[Source records]
_ _ _ _ _
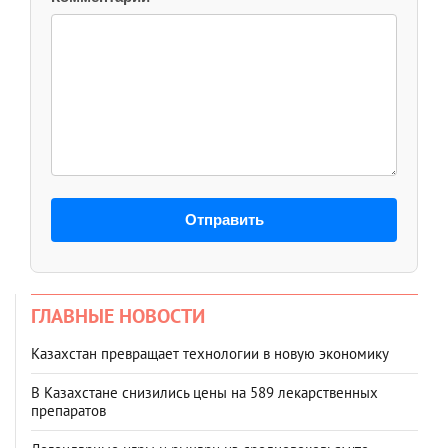
Отправить
ГЛАВНЫЕ НОВОСТИ
Казахстан превращает технологии в новую экономику
В Казахстане снизились цены на 589 лекарственных
препаратов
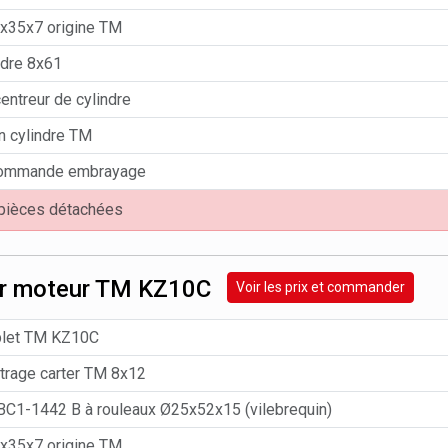
0x35x7 origine TM
ndre 8x61
entreur de cylindre
n cylindre TM
commande embrayage
 pièces détachées
er moteur TM KZ10C
Voir les prix et commander
plet TM KZ10C
trage carter TM 8x12
C1-1442 B à rouleaux Ø25x52x15 (vilebrequin)
0x35x7 origine TM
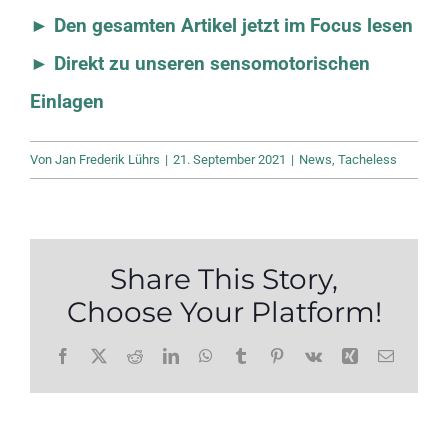
► Den gesamten Artikel jetzt im Focus lesen
► Direkt zu unseren sensomotorischen
Einlagen
Von
Jan Frederik Lührs
|
21. September 2021
|
News
,
Tacheless
Share This Story,
Choose Your Platform!
Facebook
X
Reddit
LinkedIn
WhatsApp
Tumblr
Pinterest
Vk
Xing
E-
Mail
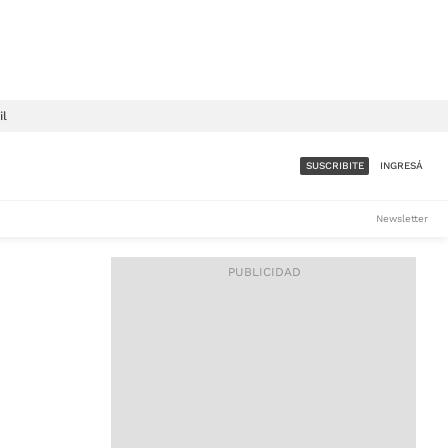
il
SUSCRIBITE
INGRESÁ
SUMATE A LA COMUNIDAD
Newsletter
DE ÁMBITO
LES
ACCESO FULL - $1.800/MES
ES
CORPORATIVO - CONSULTAR
Si tenés dudas comunicate
con nosotros a
IOS
suscripciones@ambito.com.ar
Llamanos al (54) 11 4556-
9147/48 o
al (54) 11 4449-3256 de lunes a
_ _ _ _ _
TASK DETAILS: Reproduce every line of text in the listing above without any changes. Leave the pictures out.

RESPONSE:
Отправить
ГЛАВНЫЕ НОВОСТИ
Казахстан превращает технологии в новую экономику
В Казахстане снизились цены на 589 лекарственных
препаратов
0x35x7 origine TM
ndre 8x61
entreur de cylindre
n cylindre TM
commande embrayage
 pièces détachées
er moteur TM KZ10C
Voir les prix et commander
plet TM KZ10C
trage carter TM 8x12
C1-1442 B à rouleaux Ø25x52x15 (vilebrequin)
0x35x7 origine TM
► Den gesamten Artikel jetzt im Focus lesen
► Direkt zu unseren sensomotorischen
Einlagen
Von
Jan Frederik Lührs
|
21. September 2021
|
News
,
Tacheless
Share This Story,
Choose Your Platform!
Facebook
X
Reddit
LinkedIn
WhatsApp
Tumblr
Pinterest
Vk
Xing
E-
Mail
il
SUSCRIBITE
INGRESÁ
SUMATE A LA COMUNIDAD
Newsletter
DE ÁMBITO
LES
ACCESO FULL - $1.800/MES
ES
CORPORATIVO - CONSULTAR
Si tenés dudas comunicate
con nosotros a
IOS
suscripciones@ambito.com.ar
Llamanos al (54) 11 4556-
9147/48 o
al (54) 11 4449-3256 de lunes a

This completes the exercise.